→ **Records for the exercise**
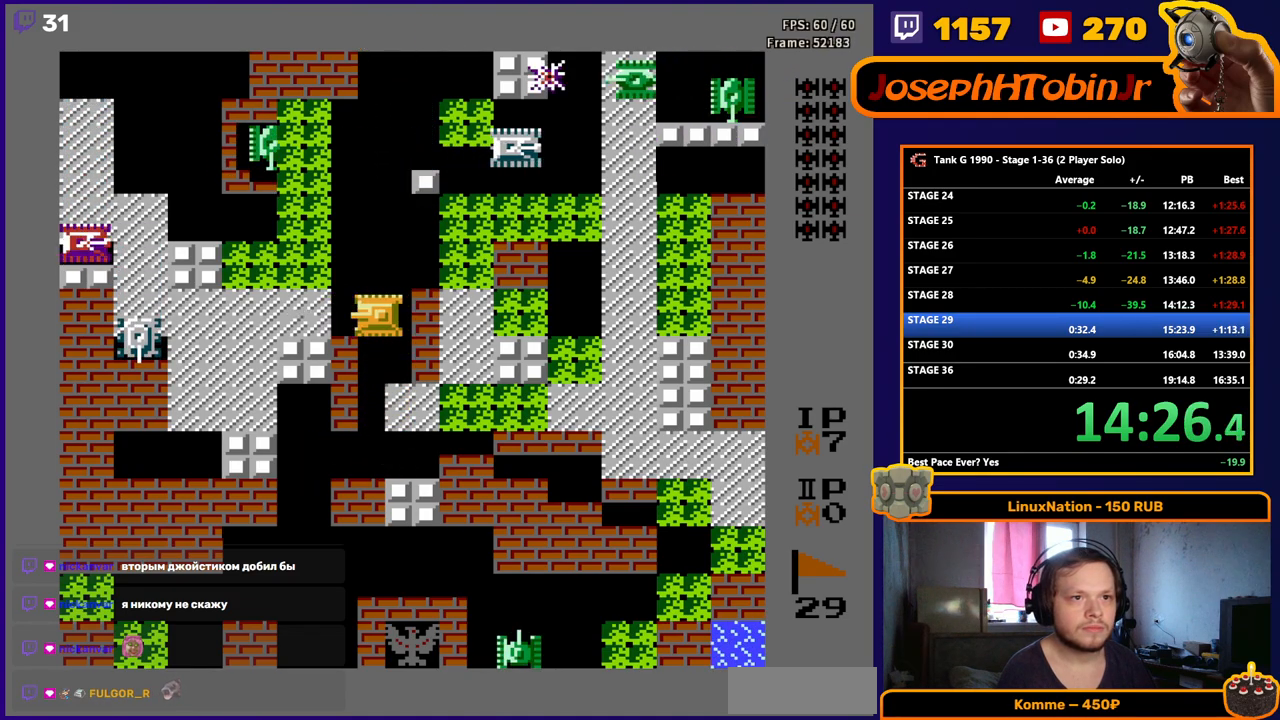
{"buttons": ["DPAD_UP"], "events": [[183, "B", "up"], [333, "DPAD_UP", "down"]]}
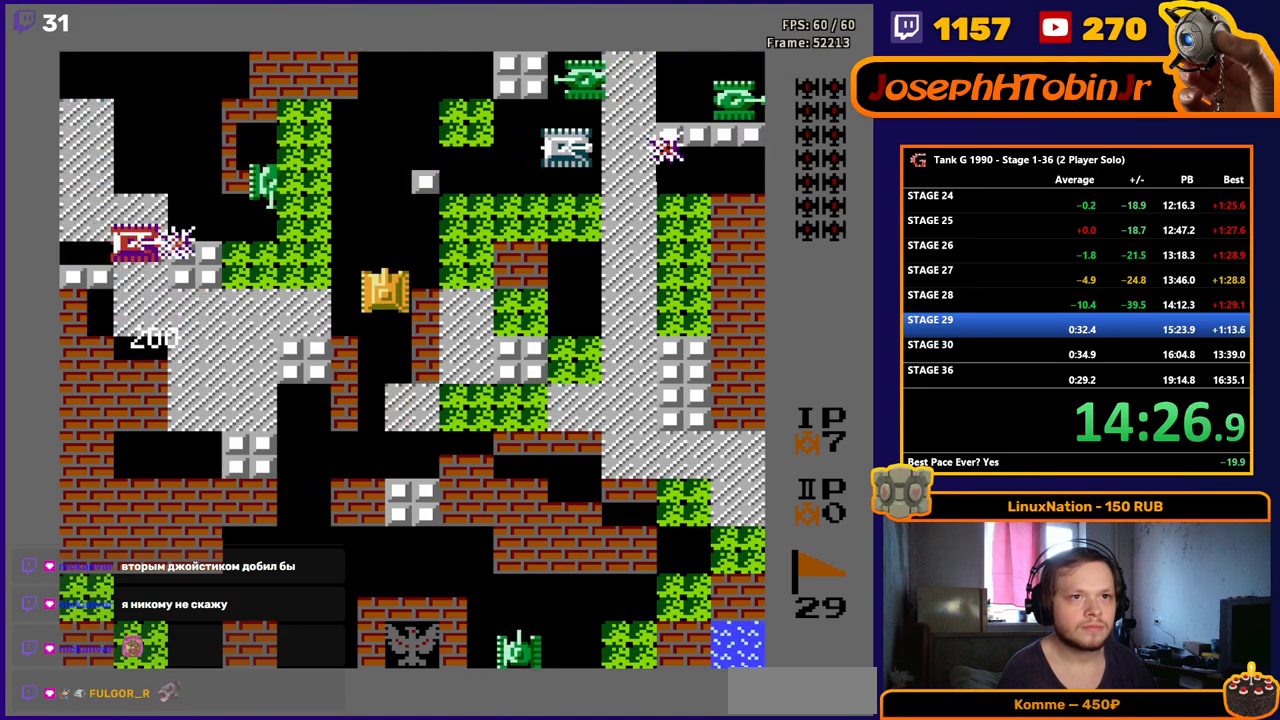
{"buttons": ["DPAD_DOWN"], "events": [[167, "DPAD_UP", "up"], [367, "DPAD_DOWN", "down"]]}
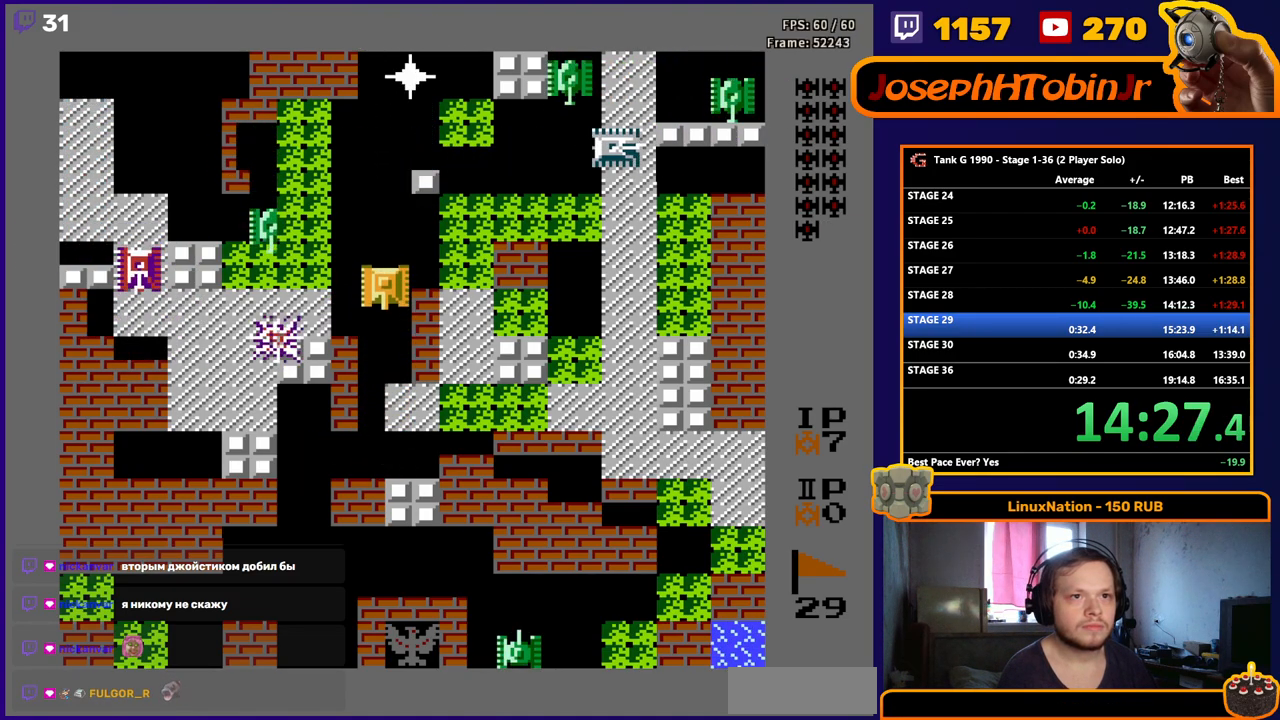
{"buttons": ["B"], "events": [[200, "DPAD_DOWN", "up"], [267, "DPAD_UP", "down"], [300, "DPAD_UP", "up"], [317, "DPAD_LEFT", "down"], [400, "B", "down"], [433, "DPAD_LEFT", "up"]]}
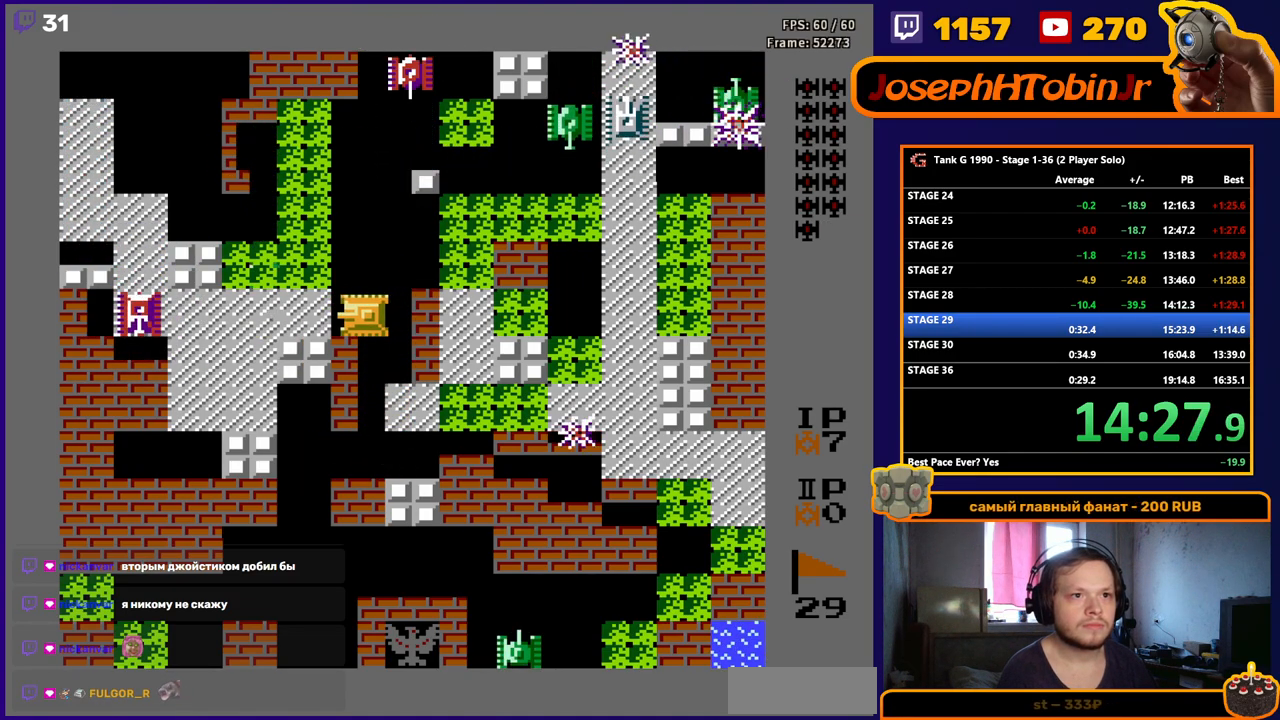
{"buttons": ["B"], "events": []}
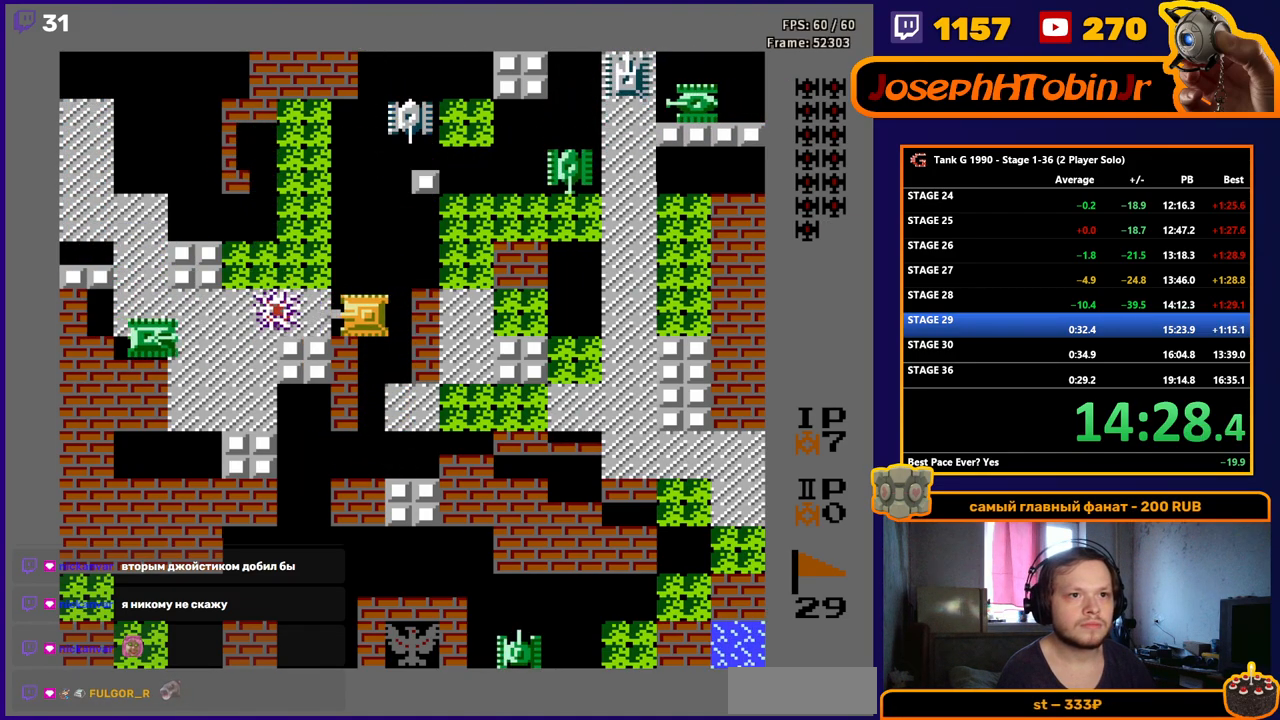
{"buttons": ["B", "DPAD_RIGHT"], "events": [[183, "DPAD_RIGHT", "down"], [217, "B", "up"], [400, "B", "down"]]}
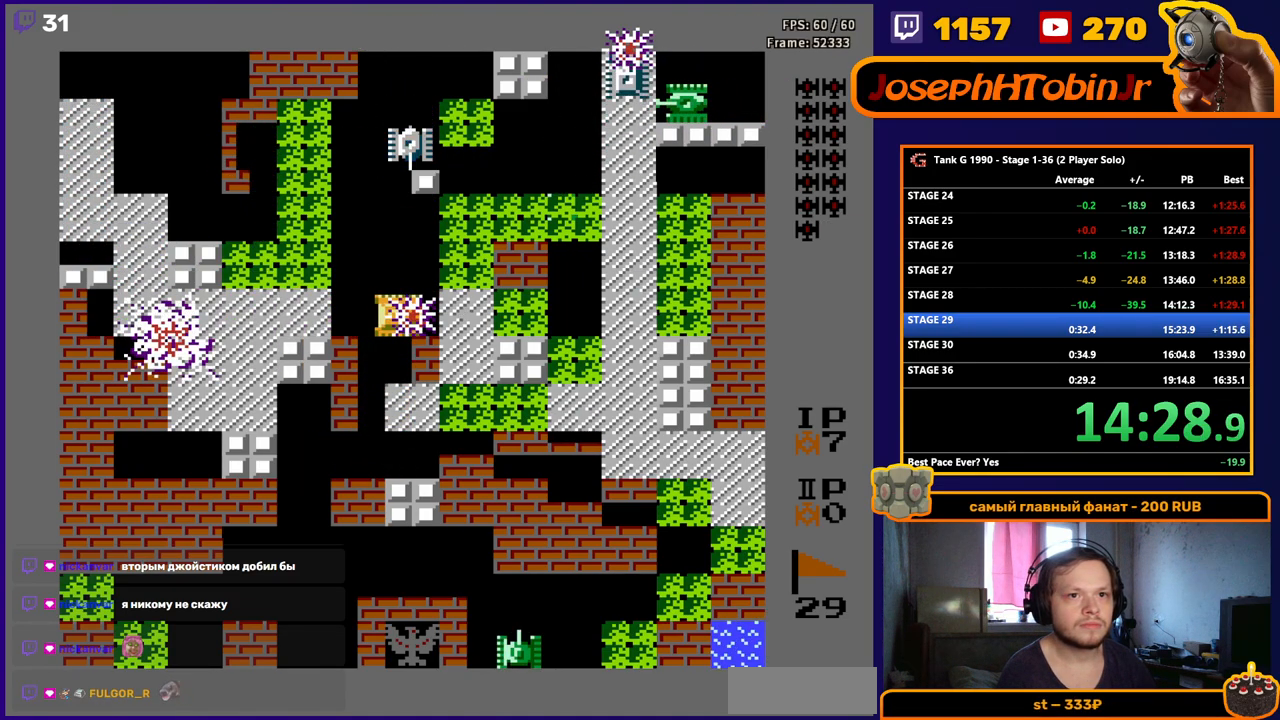
{"buttons": ["DPAD_RIGHT"], "events": [[100, "B", "up"]]}
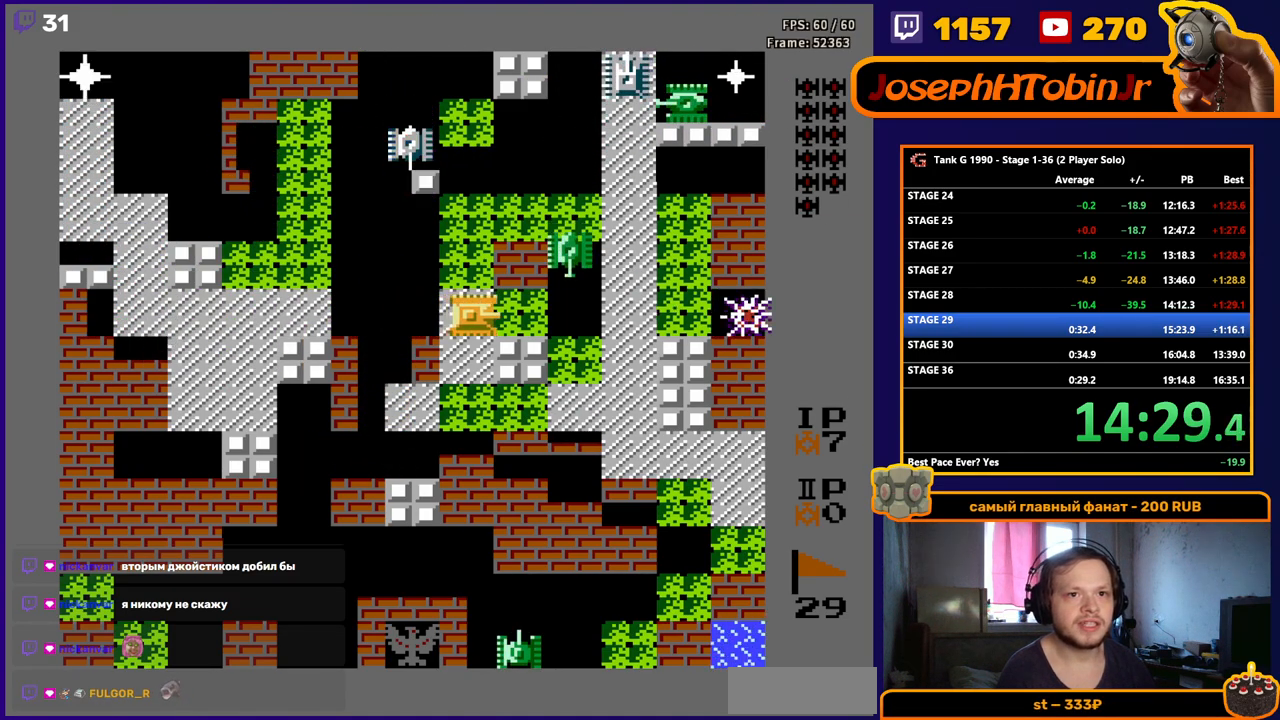
{"buttons": ["B", "DPAD_RIGHT"], "events": [[50, "DPAD_RIGHT", "up"], [267, "DPAD_RIGHT", "down"], [367, "B", "down"]]}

→ **Problem to solve**
Transcribe all of the material exactly, leaving out whatever pictures it contains.

→ **Answer for the task**
{"buttons": ["DPAD_UP"], "events": [[183, "B", "up"], [333, "DPAD_UP", "down"]]}
{"buttons": ["DPAD_DOWN"], "events": [[167, "DPAD_UP", "up"], [367, "DPAD_DOWN", "down"]]}
{"buttons": ["B"], "events": [[200, "DPAD_DOWN", "up"], [267, "DPAD_UP", "down"], [300, "DPAD_UP", "up"], [317, "DPAD_LEFT", "down"], [400, "B", "down"], [433, "DPAD_LEFT", "up"]]}
{"buttons": ["B"], "events": []}
{"buttons": ["B", "DPAD_RIGHT"], "events": [[183, "DPAD_RIGHT", "down"], [217, "B", "up"], [400, "B", "down"]]}
{"buttons": ["DPAD_RIGHT"], "events": [[100, "B", "up"]]}
{"buttons": ["B", "DPAD_RIGHT"], "events": [[50, "DPAD_RIGHT", "up"], [267, "DPAD_RIGHT", "down"], [367, "B", "down"]]}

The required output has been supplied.